Students who want to do an independent study or IR Lab with me can either i) propose their own topic, or ii) choose a topic from the list below.
LTI Site Search: We recently deployed an LTI Site Search capability, using Lemur. It's a good start, but it could be improved in many ways. If you are interested in working on improved ranking algorithms, query processing, improved crawling algorithms, search user interfaces, search log analysis, or other aspects of local Web search, this might be an interesting project for you.
Associating BitTorrent Filenames with Content: Researchers at the Heinz College have 18 months of data from a prominent BitTorrent tracker site, which include the name of the tracker file, and the description of the tracker.
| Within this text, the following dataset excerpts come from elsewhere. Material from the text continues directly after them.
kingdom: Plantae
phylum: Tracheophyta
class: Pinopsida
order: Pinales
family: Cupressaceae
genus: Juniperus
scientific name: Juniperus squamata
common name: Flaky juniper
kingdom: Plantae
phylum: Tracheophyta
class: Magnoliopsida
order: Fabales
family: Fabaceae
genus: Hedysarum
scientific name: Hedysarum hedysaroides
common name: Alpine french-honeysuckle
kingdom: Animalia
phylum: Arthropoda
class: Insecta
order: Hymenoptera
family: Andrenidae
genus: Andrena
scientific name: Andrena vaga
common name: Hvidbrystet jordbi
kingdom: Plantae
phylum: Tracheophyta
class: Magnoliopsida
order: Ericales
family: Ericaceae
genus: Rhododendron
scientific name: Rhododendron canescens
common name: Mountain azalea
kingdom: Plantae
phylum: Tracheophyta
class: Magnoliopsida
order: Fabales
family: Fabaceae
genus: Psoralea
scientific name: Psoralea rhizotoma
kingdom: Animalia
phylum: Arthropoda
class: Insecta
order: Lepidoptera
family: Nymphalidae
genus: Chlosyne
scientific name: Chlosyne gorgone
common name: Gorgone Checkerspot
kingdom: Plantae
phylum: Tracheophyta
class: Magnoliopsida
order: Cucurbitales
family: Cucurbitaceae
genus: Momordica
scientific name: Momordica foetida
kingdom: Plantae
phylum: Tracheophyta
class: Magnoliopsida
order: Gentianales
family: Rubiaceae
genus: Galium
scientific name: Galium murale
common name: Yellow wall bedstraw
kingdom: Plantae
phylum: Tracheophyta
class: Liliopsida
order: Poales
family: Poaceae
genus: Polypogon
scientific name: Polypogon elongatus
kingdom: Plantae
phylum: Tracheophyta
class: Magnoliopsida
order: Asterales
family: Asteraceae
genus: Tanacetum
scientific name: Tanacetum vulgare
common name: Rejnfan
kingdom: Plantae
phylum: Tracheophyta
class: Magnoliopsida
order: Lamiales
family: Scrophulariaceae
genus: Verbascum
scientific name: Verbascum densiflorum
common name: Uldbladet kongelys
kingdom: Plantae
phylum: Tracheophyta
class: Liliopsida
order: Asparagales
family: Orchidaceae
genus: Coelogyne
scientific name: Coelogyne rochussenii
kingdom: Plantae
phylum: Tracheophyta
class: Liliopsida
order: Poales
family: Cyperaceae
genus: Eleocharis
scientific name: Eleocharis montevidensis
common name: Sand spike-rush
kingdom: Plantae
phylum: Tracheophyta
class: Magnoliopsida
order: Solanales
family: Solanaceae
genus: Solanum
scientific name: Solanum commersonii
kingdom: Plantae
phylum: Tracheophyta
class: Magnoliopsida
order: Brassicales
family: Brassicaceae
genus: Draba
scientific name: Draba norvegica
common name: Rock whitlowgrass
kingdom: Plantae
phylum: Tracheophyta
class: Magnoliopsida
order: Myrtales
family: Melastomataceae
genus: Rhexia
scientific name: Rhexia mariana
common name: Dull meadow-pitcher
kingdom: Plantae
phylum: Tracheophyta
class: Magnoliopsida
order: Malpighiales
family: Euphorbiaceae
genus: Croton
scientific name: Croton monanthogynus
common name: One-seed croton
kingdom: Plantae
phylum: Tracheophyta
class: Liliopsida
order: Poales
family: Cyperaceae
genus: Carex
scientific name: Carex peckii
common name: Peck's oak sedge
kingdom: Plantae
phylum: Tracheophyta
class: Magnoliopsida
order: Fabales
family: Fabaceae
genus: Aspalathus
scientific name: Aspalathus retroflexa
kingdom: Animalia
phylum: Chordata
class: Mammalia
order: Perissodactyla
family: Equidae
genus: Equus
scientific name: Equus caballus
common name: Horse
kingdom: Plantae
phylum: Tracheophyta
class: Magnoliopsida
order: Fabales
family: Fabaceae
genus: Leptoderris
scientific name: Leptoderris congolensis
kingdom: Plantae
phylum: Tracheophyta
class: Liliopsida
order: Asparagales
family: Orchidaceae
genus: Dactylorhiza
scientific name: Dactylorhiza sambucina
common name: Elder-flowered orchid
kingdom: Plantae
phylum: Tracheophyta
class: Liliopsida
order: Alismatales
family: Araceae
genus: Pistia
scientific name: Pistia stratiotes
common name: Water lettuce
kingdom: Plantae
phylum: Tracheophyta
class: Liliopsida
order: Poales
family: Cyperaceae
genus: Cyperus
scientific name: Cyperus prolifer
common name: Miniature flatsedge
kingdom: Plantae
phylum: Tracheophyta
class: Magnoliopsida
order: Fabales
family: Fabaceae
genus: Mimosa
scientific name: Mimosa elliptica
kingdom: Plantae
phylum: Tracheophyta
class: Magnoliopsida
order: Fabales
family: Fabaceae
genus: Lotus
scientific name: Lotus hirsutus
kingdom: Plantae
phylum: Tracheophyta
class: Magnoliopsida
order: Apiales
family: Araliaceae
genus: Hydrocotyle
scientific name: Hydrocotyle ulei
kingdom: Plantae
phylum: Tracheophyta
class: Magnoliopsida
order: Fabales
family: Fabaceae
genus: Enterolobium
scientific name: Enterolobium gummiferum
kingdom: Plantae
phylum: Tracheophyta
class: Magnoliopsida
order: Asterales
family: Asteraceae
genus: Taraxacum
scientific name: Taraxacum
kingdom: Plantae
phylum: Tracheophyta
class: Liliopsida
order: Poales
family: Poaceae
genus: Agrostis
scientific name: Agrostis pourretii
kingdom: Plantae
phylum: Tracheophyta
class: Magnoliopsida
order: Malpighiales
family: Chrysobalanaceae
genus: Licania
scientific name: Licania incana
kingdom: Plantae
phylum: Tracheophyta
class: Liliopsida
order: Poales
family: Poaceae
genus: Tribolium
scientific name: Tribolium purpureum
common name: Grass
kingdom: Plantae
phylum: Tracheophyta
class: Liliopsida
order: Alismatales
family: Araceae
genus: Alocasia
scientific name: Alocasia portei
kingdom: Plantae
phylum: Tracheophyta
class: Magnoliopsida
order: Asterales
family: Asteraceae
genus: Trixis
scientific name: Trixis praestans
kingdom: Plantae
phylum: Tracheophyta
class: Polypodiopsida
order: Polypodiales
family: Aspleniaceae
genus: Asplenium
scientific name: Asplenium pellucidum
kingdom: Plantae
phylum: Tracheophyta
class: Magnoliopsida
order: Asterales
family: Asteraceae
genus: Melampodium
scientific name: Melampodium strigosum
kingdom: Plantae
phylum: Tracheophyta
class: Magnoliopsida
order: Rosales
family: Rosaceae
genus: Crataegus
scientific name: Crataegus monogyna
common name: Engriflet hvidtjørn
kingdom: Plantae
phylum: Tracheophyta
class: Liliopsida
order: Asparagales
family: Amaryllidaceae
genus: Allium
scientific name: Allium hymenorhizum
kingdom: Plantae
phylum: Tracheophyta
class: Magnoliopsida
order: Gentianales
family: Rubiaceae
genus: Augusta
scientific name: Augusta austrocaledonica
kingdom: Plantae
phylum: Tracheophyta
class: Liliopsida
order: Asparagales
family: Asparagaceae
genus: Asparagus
The problem with this data is that it is not well tagged for the purpose of determining which piece of content (e.g., song, album, movie, TV program, book, game) the torrent refers to. Mike Smith and I would like to work with a motivated student to use ML techniques to associate the BitTorrent file names with content in databases of available music, movies, and books.
Build your Own Search Service (BOSS): Yahoo! recently deployed a new service called BOSS that allows you to build search interfaces on top of Yahoo's search engine. I would be interested in projects that use this interface to deliver more accurate search, personalized search, or better organization and display of search results.
Web Page Structure Annotation: Modern web pages are complex. They contain advertising, navigation links, links to related content, the main content, and other material, all mixed together. Before the page can be indexed for search or used for text mining, the web page must be annotated with additional markup that identifies each type of material so that each type can be handled appropriately. I am interested in supervised and unsupervised techniques that can provide reliable annotation of large datasets (e.g., at least a hundred million web pages).